Mais controle sobre os médicos?
Se as estimativas de 1,4 milhão a 1,9 milhão de dependentes estão corretas, e se é tão difícil curá-los, uma vez que já estejam presos aos fármacos legais, não deveria haver controles mais rigorosos sobre o que os médicos podem prescrever? Para Müller-Oerlinghausen, a resposta é "não".
Ele acredita que o caminho para combater o consumo compulsivo é continuar treinando os médicos e informando o público sobre os perigos dos tranqüilizantes:
"Ao logo dos últimos 10 a 20 anos, os profissionais alemães aprenderam como empregar essas substâncias de forma restritiva, evitando o vício. Existem diretrizes claras, e o relatório anual sobre remédios prescritos prova que o número de tranqüilizantes distribuídos pelos médicos se reduz a cada ano", afirma o especialista da Comissão de Medicamentos.

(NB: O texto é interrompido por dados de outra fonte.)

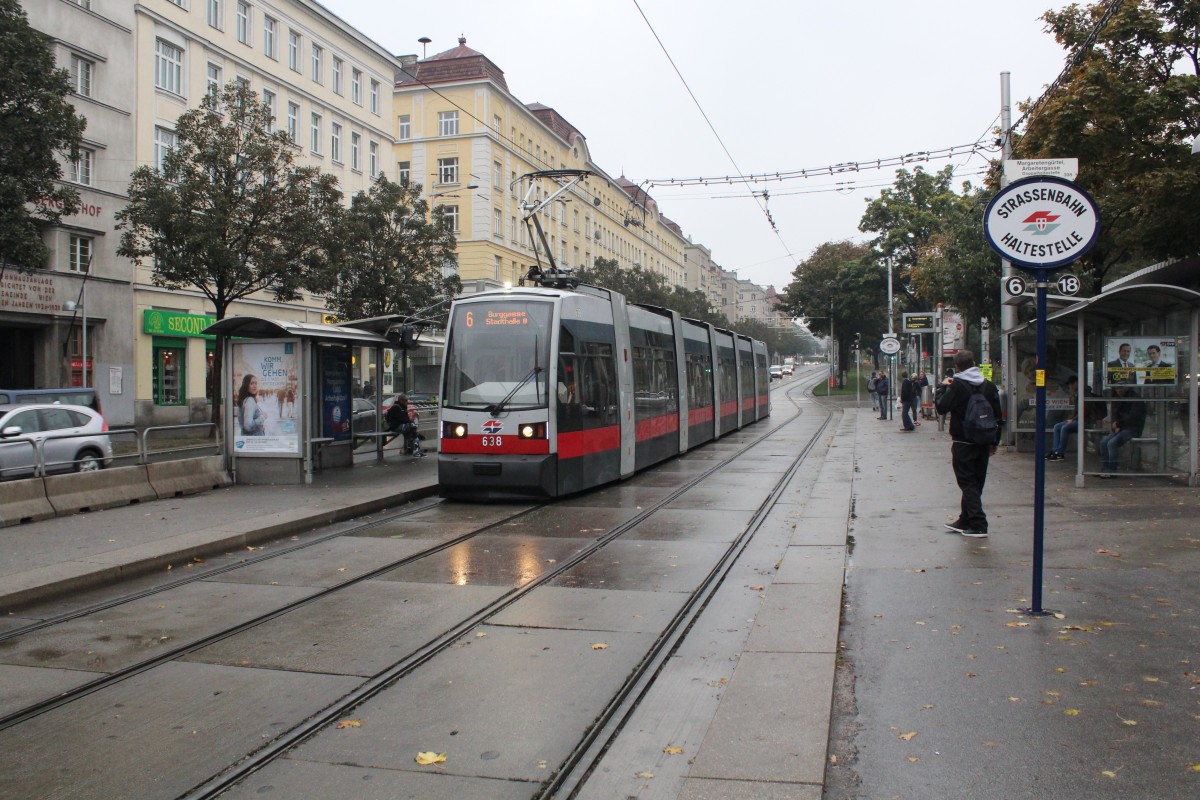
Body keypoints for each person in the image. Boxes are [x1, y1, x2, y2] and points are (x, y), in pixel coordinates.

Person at [934, 350, 1002, 538]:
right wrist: (995, 441)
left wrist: (942, 388)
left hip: (963, 441)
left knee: (967, 482)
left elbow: (941, 407)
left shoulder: (957, 386)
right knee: (976, 482)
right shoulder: (988, 386)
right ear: (974, 363)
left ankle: (979, 524)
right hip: (984, 440)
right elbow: (997, 415)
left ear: (957, 367)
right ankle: (965, 519)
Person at [1097, 385, 1146, 477]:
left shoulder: (1136, 399)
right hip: (1122, 428)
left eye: (1121, 388)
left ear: (1126, 387)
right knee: (1103, 442)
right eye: (1117, 388)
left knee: (1112, 443)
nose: (1119, 390)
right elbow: (1116, 413)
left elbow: (1133, 417)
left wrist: (1119, 424)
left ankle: (1112, 470)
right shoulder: (1120, 399)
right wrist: (1116, 424)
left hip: (1133, 429)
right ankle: (1105, 468)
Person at [1047, 375, 1095, 460]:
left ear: (1076, 383)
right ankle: (1055, 451)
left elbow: (1084, 412)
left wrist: (1073, 419)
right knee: (1057, 426)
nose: (1070, 387)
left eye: (1071, 385)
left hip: (1085, 421)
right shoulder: (1076, 394)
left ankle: (1060, 453)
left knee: (1065, 428)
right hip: (1077, 419)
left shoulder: (1086, 394)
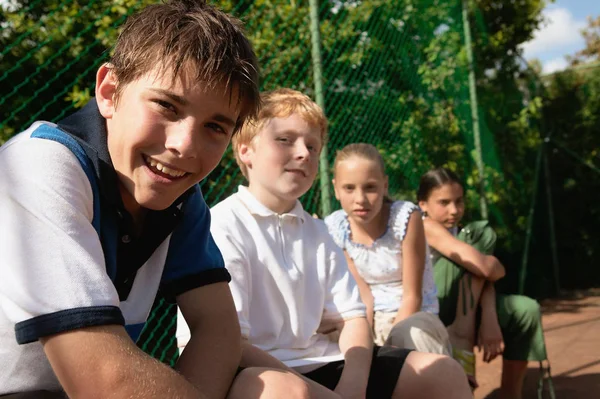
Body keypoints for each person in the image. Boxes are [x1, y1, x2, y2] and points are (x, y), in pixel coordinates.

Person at [0, 1, 312, 397]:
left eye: (215, 126)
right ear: (109, 91)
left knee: (277, 389)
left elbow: (218, 330)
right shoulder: (35, 166)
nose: (184, 145)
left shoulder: (180, 197)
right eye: (166, 105)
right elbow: (105, 381)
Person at [177, 89, 472, 399]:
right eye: (285, 140)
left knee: (443, 373)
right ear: (246, 150)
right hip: (253, 372)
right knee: (286, 392)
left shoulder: (319, 231)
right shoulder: (222, 225)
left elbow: (352, 317)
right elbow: (227, 343)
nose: (304, 152)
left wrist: (353, 387)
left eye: (312, 146)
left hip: (321, 362)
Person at [417, 167, 549, 399]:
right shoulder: (423, 225)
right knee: (481, 234)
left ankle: (510, 394)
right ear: (423, 205)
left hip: (466, 305)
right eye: (444, 202)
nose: (454, 210)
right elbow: (489, 269)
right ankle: (462, 342)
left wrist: (489, 317)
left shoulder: (462, 233)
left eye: (459, 201)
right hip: (430, 309)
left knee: (525, 310)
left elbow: (486, 274)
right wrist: (488, 266)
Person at [324, 143, 451, 357]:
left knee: (409, 335)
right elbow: (363, 296)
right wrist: (365, 342)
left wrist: (388, 351)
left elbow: (413, 297)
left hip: (413, 316)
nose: (360, 199)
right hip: (368, 315)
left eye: (370, 187)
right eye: (349, 188)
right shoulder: (336, 227)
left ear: (385, 185)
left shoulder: (406, 217)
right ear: (335, 189)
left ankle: (445, 382)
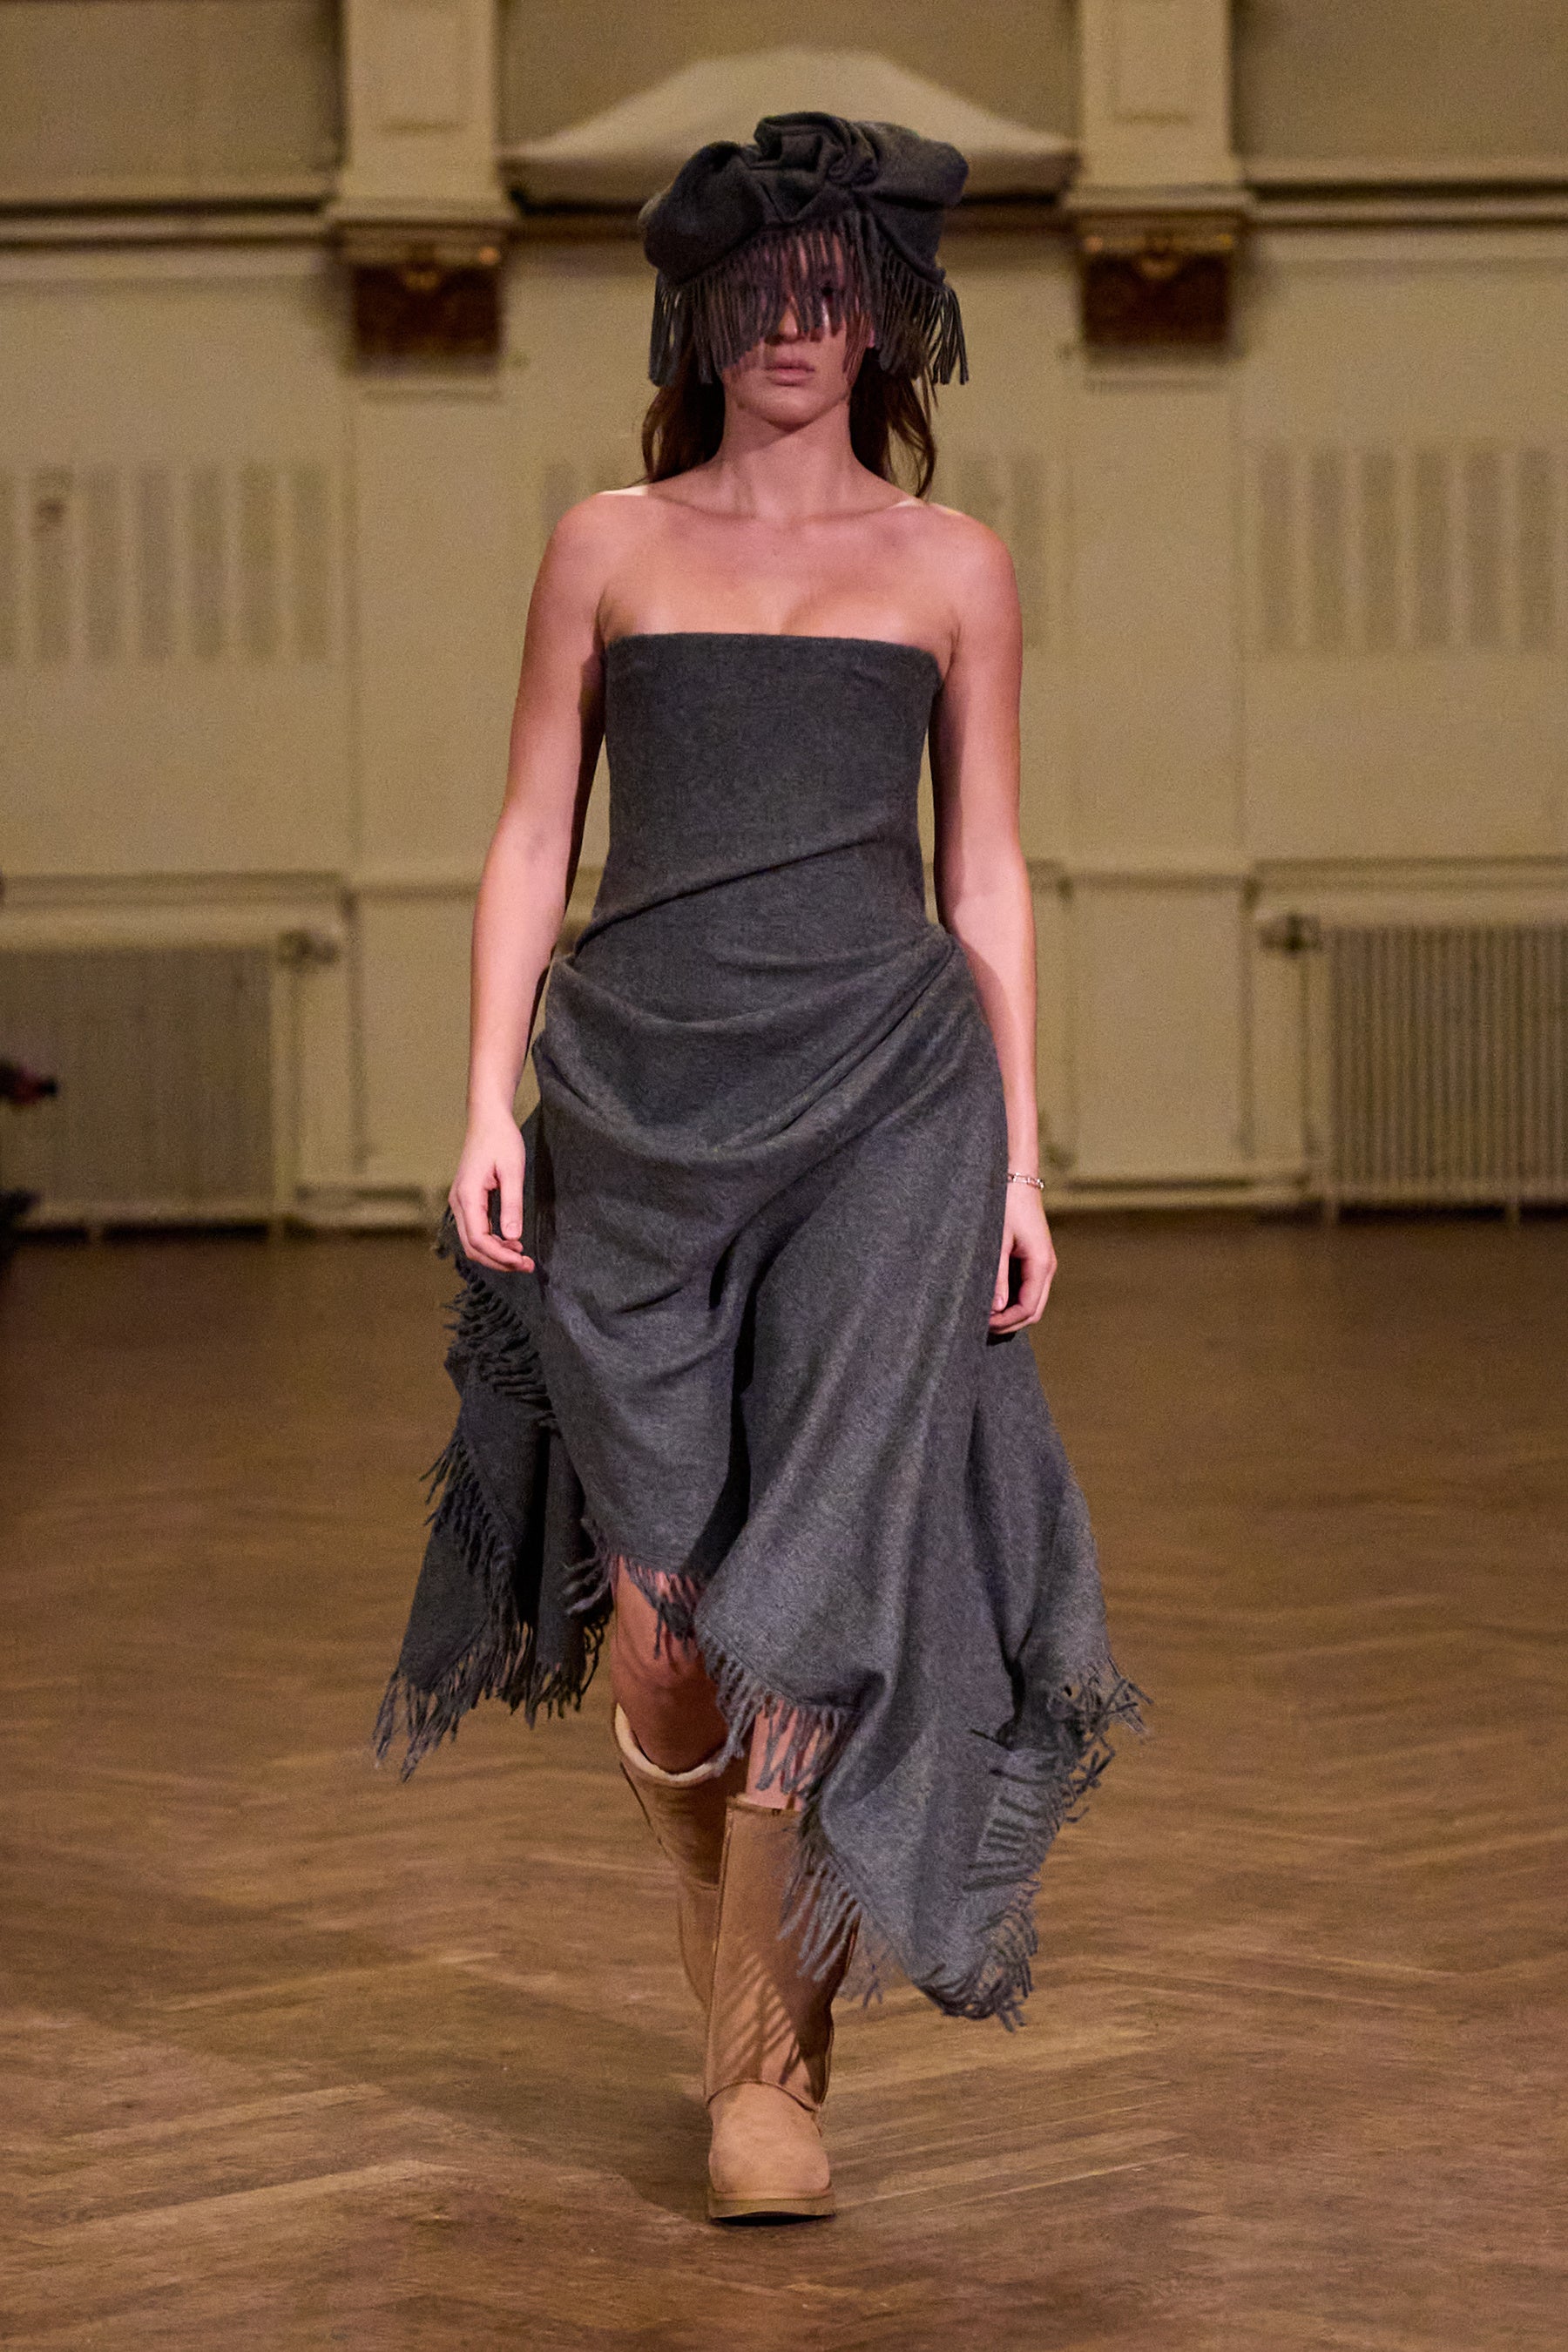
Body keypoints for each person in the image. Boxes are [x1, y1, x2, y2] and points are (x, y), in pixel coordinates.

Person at [375, 111, 1142, 2226]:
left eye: (833, 293)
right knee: (667, 1632)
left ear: (888, 320)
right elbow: (531, 834)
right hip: (637, 1099)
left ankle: (764, 2088)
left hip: (894, 1100)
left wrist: (1019, 1159)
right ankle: (747, 1995)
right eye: (760, 293)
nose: (796, 329)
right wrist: (482, 1103)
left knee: (812, 1585)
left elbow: (986, 877)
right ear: (699, 316)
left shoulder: (954, 565)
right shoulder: (604, 546)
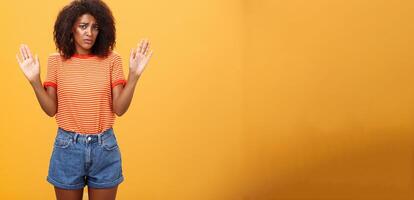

Entretanto, segundo Mohn, do DHS, nos últimos anos não houve alteração significativa do número de pacientes com dependência medicamentosa, e o consumo de drogas legais continua sendo fonte de preocupação.
Alguns pacientes usam o truque de pedir várias receitas a médicos diferentes, e como a Alemanha tem leis rigorosas sobre a proteção de dados pessoais, é difícil detectar essa estratégia. Müller-Oerlinghausen conclui, resignado: "Simplesmente não é possível controlar os pacientes 100%".